Certes, si ces algorithmes sont exploités pour diffuser des fausses annonces, « les acteurs du net peuvent se servir des mêmes armes pour combattre cette tendance, explique la sociologue. Mais encore faut-il qu’ils soient assez neutres pour le faire. »
De fait, la valorisation des contenus « choc » est directement liée à l’architecture technique de l’entreprise et à ses intérêts économiques. « Cela interroge sa légitimité à nettoyer les contenus. »
Les top tweet apparaissent de manière continue à l'utilisateur en fonction de la localisation et des personnes suivies.

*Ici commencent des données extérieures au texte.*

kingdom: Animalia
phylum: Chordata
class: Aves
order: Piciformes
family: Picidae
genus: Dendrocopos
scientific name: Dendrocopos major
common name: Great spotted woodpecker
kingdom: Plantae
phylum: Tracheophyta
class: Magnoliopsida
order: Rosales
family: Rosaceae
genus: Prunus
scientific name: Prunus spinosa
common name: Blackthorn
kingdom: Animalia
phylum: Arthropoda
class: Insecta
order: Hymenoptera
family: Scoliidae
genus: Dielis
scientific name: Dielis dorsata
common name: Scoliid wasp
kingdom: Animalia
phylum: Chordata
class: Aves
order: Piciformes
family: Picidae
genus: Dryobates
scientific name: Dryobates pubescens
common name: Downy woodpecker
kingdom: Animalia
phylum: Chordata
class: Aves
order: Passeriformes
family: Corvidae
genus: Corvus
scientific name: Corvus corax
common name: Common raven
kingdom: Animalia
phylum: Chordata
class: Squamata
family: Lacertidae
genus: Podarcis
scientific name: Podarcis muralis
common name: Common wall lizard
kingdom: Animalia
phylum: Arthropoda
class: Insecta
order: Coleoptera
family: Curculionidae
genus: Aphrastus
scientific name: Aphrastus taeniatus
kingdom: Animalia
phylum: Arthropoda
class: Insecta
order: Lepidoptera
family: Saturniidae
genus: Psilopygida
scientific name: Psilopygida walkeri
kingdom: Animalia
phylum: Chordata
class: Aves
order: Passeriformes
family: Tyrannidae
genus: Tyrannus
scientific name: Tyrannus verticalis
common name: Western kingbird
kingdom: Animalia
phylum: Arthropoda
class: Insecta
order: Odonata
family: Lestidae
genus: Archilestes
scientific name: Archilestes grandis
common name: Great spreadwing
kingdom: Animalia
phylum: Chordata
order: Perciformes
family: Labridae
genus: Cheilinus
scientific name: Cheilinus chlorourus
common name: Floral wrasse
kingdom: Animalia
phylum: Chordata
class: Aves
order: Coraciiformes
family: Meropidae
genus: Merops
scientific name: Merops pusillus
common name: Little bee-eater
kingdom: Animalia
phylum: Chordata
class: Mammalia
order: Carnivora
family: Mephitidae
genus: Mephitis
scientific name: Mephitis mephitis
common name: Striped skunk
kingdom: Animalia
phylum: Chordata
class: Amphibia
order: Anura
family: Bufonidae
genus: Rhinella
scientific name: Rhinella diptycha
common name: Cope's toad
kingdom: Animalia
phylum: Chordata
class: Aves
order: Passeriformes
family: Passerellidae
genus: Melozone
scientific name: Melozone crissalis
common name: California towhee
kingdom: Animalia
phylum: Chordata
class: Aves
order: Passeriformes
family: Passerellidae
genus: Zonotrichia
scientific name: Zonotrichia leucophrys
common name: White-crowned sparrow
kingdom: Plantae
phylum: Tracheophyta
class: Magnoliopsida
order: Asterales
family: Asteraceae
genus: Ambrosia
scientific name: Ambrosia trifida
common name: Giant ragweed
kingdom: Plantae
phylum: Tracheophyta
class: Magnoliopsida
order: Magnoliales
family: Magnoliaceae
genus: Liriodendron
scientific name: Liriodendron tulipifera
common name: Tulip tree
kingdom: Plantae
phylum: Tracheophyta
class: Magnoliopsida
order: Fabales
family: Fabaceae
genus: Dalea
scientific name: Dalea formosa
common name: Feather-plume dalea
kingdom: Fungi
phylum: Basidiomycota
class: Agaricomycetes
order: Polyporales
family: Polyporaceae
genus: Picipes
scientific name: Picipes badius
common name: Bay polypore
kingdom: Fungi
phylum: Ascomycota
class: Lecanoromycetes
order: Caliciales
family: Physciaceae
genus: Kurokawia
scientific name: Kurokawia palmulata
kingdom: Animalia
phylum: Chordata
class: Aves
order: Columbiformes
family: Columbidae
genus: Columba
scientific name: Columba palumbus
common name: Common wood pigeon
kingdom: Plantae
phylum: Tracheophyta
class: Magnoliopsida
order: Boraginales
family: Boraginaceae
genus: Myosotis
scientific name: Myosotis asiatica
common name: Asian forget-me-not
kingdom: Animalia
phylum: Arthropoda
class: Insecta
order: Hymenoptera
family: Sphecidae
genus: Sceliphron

Effet de bulle et confirmation d’hypothèse
Le code informatique opéré crée aussi une « bulle de filtrage », selon l’expression d’Eli Pariser, auteur de l’ouvrage « What The Internet is Hiding From You » [Ce qu’Internet vous cache, 2011]. L’utilisateur est conforté dans ses opinions, par l’exposition à des idées similaires. Les réseaux deviennent ainsi des « bastions thématiques et idéologiques, des outils de confirmation plutôt que d’information », explique la sociologue. Ce qui « conduit, in fine, à la négation du débat », développe Udrus Fassassi, professeur de droit public.
« Bien que je pense que la technologie “deep fake” pose une réelle menace, ce type de manipulation nécessitant une technologie basique montre qu’il existe une plus grande menace. Beaucoup d’entre nous sont prêts à croire le pire concernant les gens avec lesquels nous ne sommes pas d’accord », déclarait le professeur américain Hany Farid il y a quelques jours au micro de CNN. Des « cocons cognitifs » que formalisait déjà le juriste Cass Sustein, que le prisme déformant des réseaux sociaux entretient.